::: Working data
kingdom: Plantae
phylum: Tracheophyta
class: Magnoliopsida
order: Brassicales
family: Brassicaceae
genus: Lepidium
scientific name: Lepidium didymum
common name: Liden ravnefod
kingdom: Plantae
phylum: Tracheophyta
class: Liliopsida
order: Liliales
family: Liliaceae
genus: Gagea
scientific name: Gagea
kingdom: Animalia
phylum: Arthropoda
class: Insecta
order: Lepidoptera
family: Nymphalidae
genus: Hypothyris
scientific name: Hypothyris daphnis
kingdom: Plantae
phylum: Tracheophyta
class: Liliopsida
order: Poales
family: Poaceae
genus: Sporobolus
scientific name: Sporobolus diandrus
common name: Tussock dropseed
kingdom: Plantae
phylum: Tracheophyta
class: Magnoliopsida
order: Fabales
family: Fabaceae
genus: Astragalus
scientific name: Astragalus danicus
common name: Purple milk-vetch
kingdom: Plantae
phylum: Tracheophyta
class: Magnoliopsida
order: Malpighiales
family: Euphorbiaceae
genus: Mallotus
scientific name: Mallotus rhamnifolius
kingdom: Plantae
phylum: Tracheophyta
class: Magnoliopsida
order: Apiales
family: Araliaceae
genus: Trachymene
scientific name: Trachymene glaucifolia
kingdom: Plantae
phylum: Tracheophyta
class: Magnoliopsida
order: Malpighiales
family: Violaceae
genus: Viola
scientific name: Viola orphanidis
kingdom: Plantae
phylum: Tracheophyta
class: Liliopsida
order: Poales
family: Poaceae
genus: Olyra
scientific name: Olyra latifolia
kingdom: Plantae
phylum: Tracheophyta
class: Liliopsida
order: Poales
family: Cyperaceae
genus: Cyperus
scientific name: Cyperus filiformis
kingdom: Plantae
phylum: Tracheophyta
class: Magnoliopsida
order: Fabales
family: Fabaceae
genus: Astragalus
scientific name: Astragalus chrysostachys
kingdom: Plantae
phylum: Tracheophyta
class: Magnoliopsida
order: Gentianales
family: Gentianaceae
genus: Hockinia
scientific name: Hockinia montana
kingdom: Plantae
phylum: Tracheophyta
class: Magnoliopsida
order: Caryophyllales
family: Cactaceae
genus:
::::::
### Request
Render the lines as a JSON list of strings, one string per line and no blank lines. Include only the lines from the start of the records up to and including the line with "scientific name: Astragalus danicus".

### Solution for this task
[
  "kingdom: Plantae",
  "phylum: Tracheophyta",
  "class: Magnoliopsida",
  "order: Brassicales",
  "family: Brassicaceae",
  "genus: Lepidium",
  "scientific name: Lepidium didymum",
  "common name: Liden ravnefod",
  "kingdom: Plantae",
  "phylum: Tracheophyta",
  "class: Liliopsida",
  "order: Liliales",
  "family: Liliaceae",
  "genus: Gagea",
  "scientific name: Gagea",
  "kingdom: Animalia",
  "phylum: Arthropoda",
  "class: Insecta",
  "order: Lepidoptera",
  "family: Nymphalidae",
  "genus: Hypothyris",
  "scientific name: Hypothyris daphnis",
  "kingdom: Plantae",
  "phylum: Tracheophyta",
  "class: Liliopsida",
  "order: Poales",
  "family: Poaceae",
  "genus: Sporobolus",
  "scientific name: Sporobolus diandrus",
  "common name: Tussock dropseed",
  "kingdom: Plantae",
  "phylum: Tracheophyta",
  "class: Magnoliopsida",
  "order: Fabales",
  "family: Fabaceae",
  "genus: Astragalus",
  "scientific name: Astragalus danicus"
]